== What this task involves ==
The answer must be every line of the data that holds the word "linejoin".

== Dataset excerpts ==
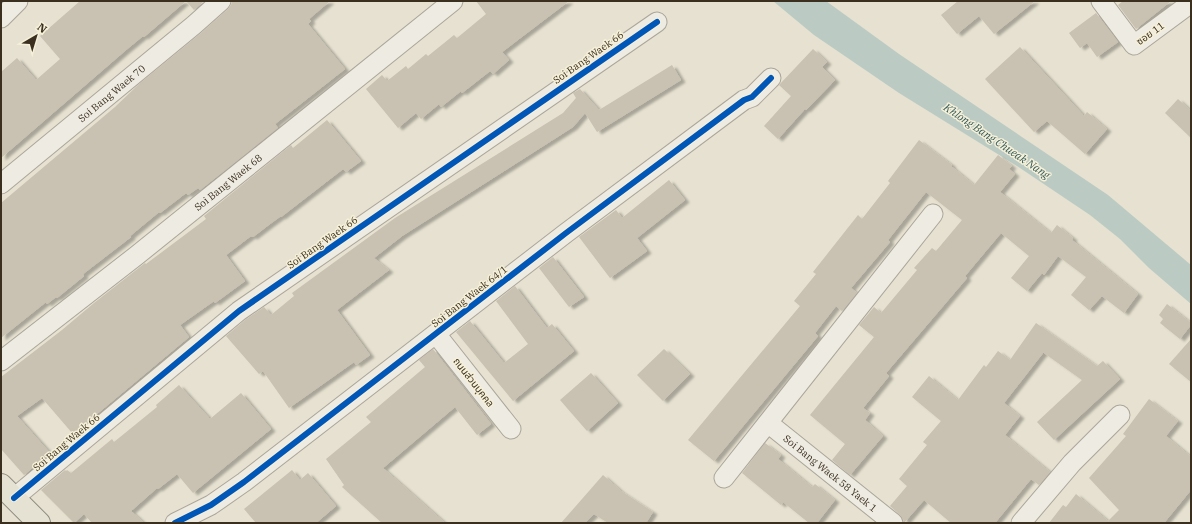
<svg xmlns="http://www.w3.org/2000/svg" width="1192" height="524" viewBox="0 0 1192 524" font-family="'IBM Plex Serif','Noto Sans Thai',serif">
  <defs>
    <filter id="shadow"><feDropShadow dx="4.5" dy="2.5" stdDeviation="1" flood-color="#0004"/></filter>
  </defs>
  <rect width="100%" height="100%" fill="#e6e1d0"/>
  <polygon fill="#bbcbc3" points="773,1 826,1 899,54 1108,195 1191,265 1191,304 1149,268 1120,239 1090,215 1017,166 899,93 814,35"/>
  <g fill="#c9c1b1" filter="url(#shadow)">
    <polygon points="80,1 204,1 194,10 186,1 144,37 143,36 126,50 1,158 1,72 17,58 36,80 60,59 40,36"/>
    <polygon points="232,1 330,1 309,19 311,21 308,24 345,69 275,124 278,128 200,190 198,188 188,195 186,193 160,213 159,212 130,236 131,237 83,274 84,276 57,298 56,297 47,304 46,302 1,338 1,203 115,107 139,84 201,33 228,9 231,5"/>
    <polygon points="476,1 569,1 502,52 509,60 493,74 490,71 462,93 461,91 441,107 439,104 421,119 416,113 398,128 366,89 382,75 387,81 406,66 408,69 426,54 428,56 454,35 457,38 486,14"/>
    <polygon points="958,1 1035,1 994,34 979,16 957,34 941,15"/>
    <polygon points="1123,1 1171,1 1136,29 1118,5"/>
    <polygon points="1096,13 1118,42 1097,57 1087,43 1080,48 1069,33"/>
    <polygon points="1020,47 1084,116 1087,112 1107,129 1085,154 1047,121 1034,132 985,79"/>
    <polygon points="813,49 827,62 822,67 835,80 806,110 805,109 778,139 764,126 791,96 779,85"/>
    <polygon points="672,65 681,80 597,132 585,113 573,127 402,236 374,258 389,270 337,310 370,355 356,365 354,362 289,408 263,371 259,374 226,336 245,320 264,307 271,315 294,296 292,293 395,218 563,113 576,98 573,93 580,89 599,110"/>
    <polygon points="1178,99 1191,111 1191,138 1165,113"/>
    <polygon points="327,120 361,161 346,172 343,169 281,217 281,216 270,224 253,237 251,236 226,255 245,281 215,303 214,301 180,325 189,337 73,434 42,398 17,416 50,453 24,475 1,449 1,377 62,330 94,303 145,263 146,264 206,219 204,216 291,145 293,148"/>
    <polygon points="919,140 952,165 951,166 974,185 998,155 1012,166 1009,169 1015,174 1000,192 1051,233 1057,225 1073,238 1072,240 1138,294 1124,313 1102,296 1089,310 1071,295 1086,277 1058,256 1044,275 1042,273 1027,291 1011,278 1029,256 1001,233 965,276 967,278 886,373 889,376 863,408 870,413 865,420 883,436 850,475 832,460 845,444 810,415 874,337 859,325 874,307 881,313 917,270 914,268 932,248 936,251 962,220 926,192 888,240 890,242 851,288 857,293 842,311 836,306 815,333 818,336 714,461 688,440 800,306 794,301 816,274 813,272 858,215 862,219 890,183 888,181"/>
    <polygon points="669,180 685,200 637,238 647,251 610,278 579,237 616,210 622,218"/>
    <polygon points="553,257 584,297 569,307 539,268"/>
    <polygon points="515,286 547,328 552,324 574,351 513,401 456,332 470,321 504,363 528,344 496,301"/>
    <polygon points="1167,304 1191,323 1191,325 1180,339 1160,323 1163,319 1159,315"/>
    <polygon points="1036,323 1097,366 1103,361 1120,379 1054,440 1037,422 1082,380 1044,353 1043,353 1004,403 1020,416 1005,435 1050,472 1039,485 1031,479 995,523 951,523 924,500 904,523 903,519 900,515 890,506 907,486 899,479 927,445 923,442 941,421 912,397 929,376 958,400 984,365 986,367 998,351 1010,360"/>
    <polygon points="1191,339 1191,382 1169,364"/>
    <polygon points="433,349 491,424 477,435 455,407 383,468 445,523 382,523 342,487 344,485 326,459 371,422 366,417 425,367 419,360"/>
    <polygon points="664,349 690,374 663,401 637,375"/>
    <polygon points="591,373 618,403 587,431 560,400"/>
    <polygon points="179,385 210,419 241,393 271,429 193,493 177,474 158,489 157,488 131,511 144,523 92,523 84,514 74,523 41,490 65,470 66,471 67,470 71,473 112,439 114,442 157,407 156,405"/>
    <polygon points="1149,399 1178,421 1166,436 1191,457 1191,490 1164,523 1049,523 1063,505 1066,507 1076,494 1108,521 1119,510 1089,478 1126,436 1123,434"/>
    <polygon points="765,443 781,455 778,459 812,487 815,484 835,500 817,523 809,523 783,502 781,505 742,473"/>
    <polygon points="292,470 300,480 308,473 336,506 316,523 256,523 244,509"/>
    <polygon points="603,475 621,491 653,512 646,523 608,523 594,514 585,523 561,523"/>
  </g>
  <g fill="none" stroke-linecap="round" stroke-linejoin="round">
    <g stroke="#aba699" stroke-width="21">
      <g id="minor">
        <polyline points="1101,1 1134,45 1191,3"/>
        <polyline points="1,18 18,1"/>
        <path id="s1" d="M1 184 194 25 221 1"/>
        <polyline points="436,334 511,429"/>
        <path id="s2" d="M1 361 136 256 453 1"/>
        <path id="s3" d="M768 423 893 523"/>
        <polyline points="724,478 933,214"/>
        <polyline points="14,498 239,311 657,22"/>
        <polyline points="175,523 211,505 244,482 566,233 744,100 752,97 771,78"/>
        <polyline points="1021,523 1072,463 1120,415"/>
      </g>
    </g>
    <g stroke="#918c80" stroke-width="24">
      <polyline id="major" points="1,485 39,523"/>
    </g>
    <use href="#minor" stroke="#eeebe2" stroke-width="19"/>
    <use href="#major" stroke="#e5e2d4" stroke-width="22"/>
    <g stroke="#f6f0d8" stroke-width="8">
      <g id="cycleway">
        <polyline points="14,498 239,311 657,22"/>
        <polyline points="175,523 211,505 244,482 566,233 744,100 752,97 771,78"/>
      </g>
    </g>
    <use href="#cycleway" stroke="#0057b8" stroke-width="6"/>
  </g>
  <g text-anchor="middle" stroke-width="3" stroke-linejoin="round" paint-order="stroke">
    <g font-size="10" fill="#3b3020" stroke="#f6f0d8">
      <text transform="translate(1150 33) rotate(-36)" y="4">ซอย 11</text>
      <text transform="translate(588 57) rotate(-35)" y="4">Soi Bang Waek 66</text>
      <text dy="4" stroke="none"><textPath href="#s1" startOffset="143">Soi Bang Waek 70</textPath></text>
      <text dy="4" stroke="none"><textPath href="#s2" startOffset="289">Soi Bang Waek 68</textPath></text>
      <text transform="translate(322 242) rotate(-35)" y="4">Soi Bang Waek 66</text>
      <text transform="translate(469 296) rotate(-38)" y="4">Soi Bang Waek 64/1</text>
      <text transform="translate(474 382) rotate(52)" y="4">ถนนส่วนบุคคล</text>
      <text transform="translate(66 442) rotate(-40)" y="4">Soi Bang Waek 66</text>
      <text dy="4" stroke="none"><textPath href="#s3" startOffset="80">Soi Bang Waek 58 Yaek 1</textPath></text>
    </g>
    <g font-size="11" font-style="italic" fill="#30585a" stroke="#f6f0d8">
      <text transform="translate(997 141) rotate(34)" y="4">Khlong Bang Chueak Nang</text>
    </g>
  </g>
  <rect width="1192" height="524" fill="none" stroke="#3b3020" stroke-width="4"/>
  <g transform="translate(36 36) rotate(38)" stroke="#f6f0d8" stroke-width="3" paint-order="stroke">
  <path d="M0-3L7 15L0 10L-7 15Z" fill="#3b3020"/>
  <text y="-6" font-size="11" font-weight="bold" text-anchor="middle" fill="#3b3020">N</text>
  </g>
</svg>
--
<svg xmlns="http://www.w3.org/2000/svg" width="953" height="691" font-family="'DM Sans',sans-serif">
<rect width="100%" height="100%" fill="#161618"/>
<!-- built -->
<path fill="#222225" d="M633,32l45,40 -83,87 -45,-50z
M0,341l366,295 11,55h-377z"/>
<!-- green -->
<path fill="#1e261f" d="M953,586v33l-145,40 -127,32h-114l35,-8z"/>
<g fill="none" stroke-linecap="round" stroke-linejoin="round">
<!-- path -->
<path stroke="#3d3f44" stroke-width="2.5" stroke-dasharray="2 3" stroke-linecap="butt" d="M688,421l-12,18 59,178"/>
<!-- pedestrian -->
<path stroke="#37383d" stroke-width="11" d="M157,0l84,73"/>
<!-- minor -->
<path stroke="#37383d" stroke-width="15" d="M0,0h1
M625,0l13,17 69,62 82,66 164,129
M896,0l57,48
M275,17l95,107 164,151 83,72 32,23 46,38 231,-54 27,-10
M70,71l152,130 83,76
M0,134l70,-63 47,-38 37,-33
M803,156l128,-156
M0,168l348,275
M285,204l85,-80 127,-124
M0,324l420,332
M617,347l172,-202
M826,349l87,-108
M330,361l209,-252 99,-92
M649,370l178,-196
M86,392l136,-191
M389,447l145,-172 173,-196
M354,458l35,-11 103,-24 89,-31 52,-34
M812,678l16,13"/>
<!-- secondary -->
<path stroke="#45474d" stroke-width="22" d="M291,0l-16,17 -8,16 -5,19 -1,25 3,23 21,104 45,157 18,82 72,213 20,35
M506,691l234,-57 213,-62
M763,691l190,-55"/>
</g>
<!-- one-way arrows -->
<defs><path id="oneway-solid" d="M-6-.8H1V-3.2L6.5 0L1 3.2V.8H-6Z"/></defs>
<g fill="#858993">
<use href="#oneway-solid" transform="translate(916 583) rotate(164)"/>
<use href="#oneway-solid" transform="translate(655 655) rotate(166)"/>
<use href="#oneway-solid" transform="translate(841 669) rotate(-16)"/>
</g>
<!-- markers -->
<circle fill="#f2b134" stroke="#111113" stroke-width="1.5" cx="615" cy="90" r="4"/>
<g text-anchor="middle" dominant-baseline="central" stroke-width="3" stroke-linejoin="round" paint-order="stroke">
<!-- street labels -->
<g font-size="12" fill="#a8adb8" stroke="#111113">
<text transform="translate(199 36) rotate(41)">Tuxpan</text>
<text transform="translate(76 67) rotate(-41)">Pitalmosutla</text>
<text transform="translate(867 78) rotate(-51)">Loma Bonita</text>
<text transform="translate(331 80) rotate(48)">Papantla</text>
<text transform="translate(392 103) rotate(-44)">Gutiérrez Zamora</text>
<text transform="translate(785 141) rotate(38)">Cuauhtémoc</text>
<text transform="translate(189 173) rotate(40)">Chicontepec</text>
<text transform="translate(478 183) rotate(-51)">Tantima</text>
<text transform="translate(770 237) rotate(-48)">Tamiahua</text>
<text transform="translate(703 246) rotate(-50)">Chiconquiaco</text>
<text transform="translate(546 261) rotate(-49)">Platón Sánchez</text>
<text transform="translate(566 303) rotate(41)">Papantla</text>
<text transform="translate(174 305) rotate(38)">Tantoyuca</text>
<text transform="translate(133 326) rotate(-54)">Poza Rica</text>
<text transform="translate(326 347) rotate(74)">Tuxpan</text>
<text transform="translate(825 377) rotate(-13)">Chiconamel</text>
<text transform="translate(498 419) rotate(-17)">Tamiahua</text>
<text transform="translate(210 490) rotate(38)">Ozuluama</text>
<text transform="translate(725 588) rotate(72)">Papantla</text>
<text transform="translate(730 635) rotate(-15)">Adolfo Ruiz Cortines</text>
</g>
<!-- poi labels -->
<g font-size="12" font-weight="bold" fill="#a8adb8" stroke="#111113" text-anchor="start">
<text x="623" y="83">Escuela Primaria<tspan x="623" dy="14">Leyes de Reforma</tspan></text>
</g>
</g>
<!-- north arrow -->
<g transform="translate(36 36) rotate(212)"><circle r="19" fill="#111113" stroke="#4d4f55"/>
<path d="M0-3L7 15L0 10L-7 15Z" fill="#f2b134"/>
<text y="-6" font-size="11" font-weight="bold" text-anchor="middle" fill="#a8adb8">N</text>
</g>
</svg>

== Exercise response ==
  <g fill="none" stroke-linecap="round" stroke-linejoin="round">
  <g text-anchor="middle" stroke-width="3" stroke-linejoin="round" paint-order="stroke">
<g fill="none" stroke-linecap="round" stroke-linejoin="round">
<g text-anchor="middle" dominant-baseline="central" stroke-width="3" stroke-linejoin="round" paint-order="stroke">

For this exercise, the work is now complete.